Elle est amusante. Très amusante, même. Elle a ce même sens qu’Alexander, mais les coups en moins. Que les bons côtés d’Alex, quoi. Ezra ne peut s’empêcher de sourire, alors qu’il la fait passer pour la pire des folles devant des inconnus. Il ne la connait pas vraiment elle non plus, pour tout dire. Que des mots dit de la bouche d’Alexander, mais il met toujours ce qui lui appartient ou ce qui lui est apparenté sur un pied d’Estale, alors le sauvage se doute bien qu’il y a quelques mensonges dans ce qu’il lui a dit, et des choses qui ont été un peu trop embelli. Un instant, en lui lançant un bref regard, il se dit qu’Alexander n’a pas menti ou embelli une chose; la beauté de Grace. Ezra n’est pas du genre à s’attarder à ce genre de chose, à voir les femmes plus belles qu’elles ne le sont. Il les trouve pour la plupart commune, et il ne trouve le plaisir et le désir que très rarement depuis toujours. Et pourtant, là à cette instant, il peut parfaitement garantir qu’elle est merveilleuse, voir même sublime.

De nouveau, elle lui lance un regard qui lui fait transmettre toute sa rage, toute sa colère. Il sait parfaitement qu’il n’y a aucun mensonge dans un pareil regard venant d’elle, et pourtant, il n’y porte pas vraiment attention, captant plutôt les certains lueurs qui flottent au travers de ses yeux, les rendant encore plus merveilleux.
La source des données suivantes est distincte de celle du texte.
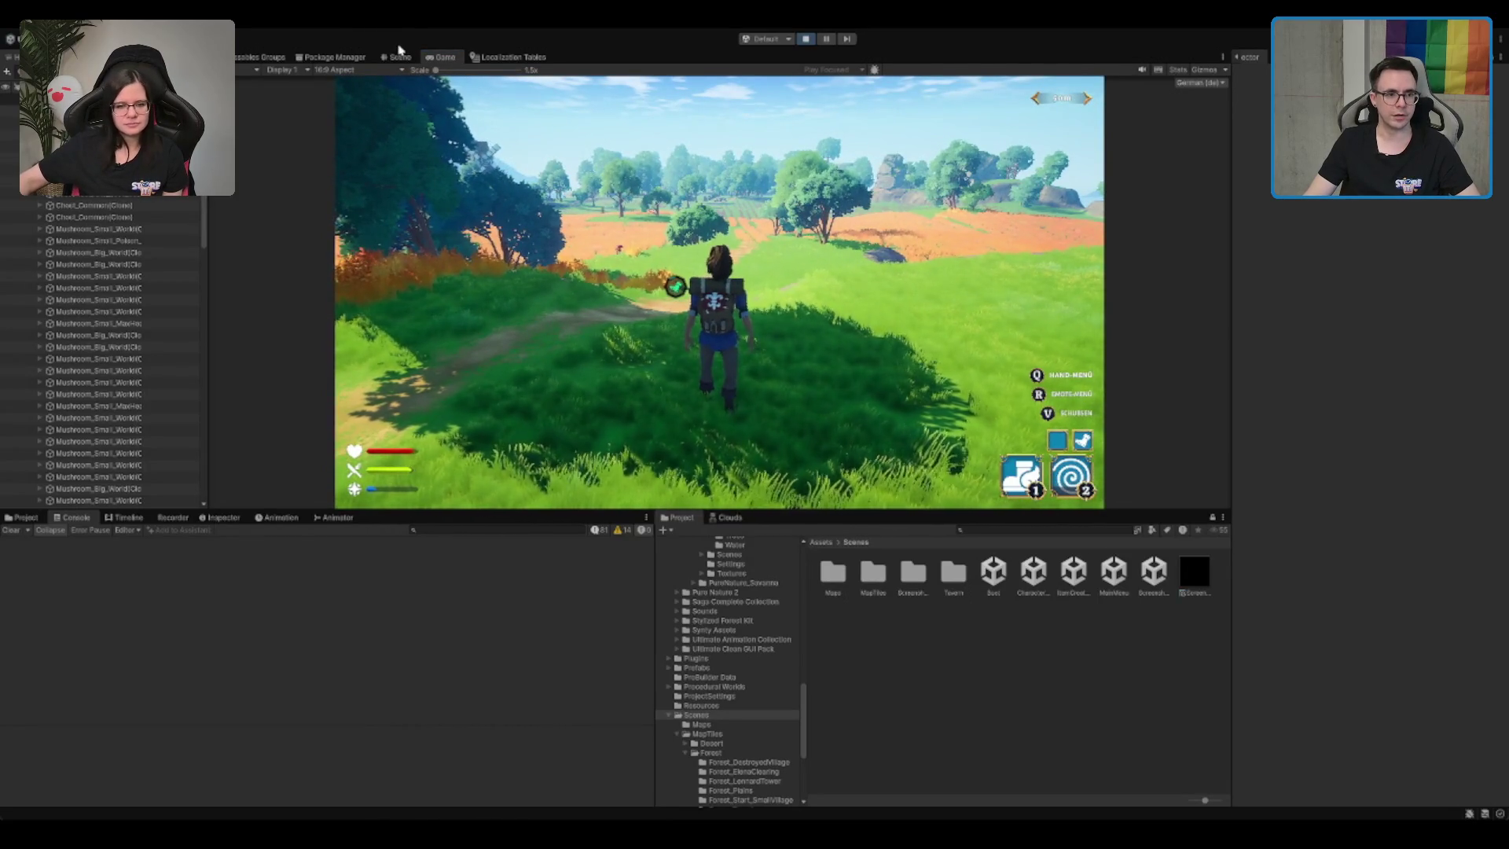
Step: Peek at the Scene view, then run the character along the path past the fence
left_click(397, 56)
Le bleu a toujours été sa couleur préféré, certainement à cause des yeux des Lincolns et des éclats du ciel. Son bras accoté contre la voiture, il se trouve à demi penché vers elle, et un instant, il croit que quelque chose arrivera.

Mais elle prend la parole. La parole d’une femme a toujours le don de tout cassé, non? Selon Ezra, oui.

« Excusez-moi messieurs je n’avais pas l’intention de causer de tels dégâts. J’ai simplement l’habitude de lancer ses vieilles tongs dégoûtantes quand je m’ennuie, et le but est qu’il les rattrape, comme un gentil toutou, avant la fin du temps imparti. Il paiera pour les dommages, n’est-ce pas chéri ? »

Elle est amusante. Adorable. Idiot, il se permet de sourire avant de lancer un regard aux deux hommes qui les regardent étrangement, ne comprenant pas particulièrement à quel point ils pouvaient être fous, les deux ensembles. Erza s’apprête à lui donner le numéro de la compagnie, en cas de dommage ou quoique se soit, car le jeu a cassé duré, mais Grace prend la parole.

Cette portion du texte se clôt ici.